У нее было детское лицо, лицо девочки-подростка, а когда она плакала, то делала это уже совсем как ребенок, но ее слезы он увидел также через какое-то время, и они всегда застигали его врасплох, так, что он не знал, как и реагировать, то ли как на детские капризы, то ли как на женскую истерику, то ли как на крик отчаяния жертвы этого бездушного мира. Скорее всего, верны были все варианты. И он именно так и старался относиться к ней — в целостности, целиком, как она есть: ребенок, девочка, девушка, женщина. Или думал, что он так относится к ней, а на самом деле был всего лишь одним из бесчувственных и бесчисленных чурбанов и эгоистов, населяющих широкие просторы Вселенной.

2
Если честно, он не верил в институт ухаживания, жениховства, всех этих брачных игр высших млекопитающих. И, как ни странно это звучит, житейский опыт полностью оправдывал все его теории на этот счет. Более того, он не раз слышал от своих любовниц, что все эти ухаживания бессмысленны, если женщина не решит отдаться, она не даст ни при каких обстоятельствах. Обратная теорема также верна: решившая связать с тобой свою интимную жизнь девушка сделает это при любых обстоятельствах. Вопрос только, на каких условиях. Вот тут начинаются нюансы. Впрочем, где их нет, нюансов? Нюансы окружают нас плотным облаком, придавая зрению трехмерность. Но иногда трехмерность играет злую шутку с нами, и подсовывает вместо долгожданного оазиса секса пустышку миража мозгоебства.

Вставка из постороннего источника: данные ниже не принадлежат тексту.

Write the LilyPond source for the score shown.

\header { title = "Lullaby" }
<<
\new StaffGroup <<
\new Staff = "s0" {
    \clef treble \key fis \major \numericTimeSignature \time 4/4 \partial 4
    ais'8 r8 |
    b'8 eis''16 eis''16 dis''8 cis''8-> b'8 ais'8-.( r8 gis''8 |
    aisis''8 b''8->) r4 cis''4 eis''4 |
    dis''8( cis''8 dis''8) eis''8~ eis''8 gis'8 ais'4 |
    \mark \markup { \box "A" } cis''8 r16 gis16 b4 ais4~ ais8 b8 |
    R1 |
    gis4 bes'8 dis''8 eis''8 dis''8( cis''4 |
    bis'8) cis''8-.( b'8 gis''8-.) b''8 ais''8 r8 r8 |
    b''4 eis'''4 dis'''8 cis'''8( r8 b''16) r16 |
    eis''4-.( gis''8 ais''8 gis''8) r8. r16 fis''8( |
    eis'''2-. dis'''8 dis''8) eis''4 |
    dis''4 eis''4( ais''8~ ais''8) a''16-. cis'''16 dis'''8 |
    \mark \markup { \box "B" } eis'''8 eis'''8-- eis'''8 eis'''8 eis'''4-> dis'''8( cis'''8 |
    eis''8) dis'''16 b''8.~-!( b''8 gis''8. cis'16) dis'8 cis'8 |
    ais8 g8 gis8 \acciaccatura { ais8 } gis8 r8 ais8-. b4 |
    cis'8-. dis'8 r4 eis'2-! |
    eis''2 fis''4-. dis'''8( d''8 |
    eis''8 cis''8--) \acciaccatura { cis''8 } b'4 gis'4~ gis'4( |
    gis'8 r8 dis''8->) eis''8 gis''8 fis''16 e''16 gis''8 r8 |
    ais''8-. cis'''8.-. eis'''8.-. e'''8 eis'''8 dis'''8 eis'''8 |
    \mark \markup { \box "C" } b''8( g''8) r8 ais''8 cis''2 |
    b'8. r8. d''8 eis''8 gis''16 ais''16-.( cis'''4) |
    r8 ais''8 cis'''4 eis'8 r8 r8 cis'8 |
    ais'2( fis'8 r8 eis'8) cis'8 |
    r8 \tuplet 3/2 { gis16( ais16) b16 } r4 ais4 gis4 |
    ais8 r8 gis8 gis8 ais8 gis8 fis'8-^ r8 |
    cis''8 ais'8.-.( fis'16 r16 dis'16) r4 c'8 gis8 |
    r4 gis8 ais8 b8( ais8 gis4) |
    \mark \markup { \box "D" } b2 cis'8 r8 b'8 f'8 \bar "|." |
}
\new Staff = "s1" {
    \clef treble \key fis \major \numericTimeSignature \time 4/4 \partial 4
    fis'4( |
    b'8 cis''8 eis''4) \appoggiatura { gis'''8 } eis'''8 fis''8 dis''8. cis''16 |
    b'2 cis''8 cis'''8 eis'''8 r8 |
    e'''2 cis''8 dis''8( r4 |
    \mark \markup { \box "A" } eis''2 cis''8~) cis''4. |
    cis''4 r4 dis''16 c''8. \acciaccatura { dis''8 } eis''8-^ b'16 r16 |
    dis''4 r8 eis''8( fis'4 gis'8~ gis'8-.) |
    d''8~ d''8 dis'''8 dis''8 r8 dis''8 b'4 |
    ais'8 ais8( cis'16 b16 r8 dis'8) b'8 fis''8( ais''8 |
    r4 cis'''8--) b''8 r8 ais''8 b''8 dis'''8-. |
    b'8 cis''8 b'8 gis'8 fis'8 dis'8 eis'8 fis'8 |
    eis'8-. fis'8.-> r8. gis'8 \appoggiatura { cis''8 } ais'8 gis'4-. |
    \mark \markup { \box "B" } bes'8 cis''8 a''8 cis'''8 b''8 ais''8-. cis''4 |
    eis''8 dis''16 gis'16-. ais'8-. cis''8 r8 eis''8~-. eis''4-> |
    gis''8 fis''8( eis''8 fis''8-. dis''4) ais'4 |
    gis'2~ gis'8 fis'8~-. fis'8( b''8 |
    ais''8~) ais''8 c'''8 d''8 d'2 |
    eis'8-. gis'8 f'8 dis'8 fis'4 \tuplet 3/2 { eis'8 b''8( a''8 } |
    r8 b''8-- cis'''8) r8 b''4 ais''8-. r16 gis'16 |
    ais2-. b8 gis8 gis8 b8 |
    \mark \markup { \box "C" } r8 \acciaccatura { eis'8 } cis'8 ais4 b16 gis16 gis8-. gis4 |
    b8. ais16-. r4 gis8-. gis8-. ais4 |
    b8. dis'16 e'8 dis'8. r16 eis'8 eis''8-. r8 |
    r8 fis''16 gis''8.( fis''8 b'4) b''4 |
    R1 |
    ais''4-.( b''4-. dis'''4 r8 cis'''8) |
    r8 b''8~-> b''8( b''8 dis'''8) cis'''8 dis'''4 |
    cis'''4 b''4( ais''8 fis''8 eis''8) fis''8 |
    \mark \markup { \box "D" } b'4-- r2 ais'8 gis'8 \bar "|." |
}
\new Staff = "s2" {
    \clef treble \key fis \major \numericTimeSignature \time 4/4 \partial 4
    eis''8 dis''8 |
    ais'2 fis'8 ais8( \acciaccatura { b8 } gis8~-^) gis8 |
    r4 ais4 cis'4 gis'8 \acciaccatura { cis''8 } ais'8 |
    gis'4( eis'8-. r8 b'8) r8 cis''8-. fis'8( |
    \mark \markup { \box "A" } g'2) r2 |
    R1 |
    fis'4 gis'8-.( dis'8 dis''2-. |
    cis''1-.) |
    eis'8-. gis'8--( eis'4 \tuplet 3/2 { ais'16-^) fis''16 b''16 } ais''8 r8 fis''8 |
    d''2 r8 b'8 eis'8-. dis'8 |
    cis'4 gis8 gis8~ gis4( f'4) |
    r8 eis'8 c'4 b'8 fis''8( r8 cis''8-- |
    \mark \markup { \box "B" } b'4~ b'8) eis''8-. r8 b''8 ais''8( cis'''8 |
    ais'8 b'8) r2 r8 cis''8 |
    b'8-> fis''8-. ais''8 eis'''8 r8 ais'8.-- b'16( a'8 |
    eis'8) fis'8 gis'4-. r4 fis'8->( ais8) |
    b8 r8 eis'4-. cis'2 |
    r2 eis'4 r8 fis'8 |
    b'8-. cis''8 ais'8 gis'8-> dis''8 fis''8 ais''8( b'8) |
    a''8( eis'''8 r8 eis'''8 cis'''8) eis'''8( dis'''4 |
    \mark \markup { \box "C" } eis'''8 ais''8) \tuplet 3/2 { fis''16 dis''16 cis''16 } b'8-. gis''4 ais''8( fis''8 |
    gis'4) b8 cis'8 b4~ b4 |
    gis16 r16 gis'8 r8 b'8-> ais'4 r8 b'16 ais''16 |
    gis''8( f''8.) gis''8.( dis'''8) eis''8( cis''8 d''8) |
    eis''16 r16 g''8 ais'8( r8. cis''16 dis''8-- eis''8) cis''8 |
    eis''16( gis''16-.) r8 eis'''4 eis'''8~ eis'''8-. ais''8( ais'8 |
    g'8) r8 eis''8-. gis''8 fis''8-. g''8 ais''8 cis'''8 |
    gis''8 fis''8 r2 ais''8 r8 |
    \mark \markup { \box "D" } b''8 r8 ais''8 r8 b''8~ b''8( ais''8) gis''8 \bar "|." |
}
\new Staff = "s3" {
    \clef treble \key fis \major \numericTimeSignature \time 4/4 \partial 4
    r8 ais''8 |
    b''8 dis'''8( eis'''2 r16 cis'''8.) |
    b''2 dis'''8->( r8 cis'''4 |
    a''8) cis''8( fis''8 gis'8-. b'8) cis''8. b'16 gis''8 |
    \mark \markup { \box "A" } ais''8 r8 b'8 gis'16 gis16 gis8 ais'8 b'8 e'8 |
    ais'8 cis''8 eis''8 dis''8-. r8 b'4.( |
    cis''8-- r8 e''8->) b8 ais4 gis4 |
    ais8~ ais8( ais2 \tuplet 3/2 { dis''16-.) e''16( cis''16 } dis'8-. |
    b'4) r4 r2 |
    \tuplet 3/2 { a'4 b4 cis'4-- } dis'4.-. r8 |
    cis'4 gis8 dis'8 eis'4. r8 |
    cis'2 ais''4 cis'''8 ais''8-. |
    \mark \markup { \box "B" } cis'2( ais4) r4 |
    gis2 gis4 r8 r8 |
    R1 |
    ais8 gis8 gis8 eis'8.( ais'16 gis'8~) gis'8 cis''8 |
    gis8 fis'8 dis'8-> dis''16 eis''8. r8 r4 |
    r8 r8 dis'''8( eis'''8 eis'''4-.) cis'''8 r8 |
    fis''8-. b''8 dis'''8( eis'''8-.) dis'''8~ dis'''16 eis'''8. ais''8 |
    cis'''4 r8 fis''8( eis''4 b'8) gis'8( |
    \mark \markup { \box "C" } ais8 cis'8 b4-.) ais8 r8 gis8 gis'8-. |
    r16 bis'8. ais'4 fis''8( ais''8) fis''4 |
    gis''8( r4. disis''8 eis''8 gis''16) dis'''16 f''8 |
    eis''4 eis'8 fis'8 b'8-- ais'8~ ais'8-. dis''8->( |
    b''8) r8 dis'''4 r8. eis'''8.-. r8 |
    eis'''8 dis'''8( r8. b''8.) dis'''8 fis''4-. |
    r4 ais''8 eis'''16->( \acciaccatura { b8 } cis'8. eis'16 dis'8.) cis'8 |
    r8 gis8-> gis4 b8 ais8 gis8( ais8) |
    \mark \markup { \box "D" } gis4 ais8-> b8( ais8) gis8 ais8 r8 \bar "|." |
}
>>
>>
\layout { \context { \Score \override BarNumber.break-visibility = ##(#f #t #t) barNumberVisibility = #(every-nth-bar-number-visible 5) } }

До закрытия аптеки, в которой работала Ангелина, оставалось еще около часа, и он решил немного прибрать в квартире, однако прежде сел к компу проверить почту, на этом, собственно, уборка и закончилась. Он вышел из дома и прошел метров сто, не больше, до входа в магазин, в котором располагался аптечный пункт. Заходить внутрь он не стал. И цветы покупать тоже он не захотел: он избегал стандартных ситуаций, галантный мужчина с букетом роз встречается с девушкой, которая провела на ногах двенадцать часов, обслуживая въедливых старух и разбитных наркоманов. Лучше он накормит ее в каком-нибудь кафе или в том же ночном клубе, куда он ходил, как на работу, ужин, еда — это реально, а цветы так, понты, жест, павлиний распушенный хвост. А главное, он не был уверен, в какой роли он воспринимает себя в отношениях с ней, может быть надо ограничиться романтической дружбой, чем-то таким, чему он может соответствовать без напрягов, без неловкости и откровенного подкатывания яиц.

Она вышла из дверей и поискала глазами его, а потом улыбнулась:

— Ну, привет!

— Привет, — ответил он. — Поужинаем?

— Ага, — сказала она, взяла его рукой за шею и поцеловала в губы. Очень нежно, но совсем не по-дружески.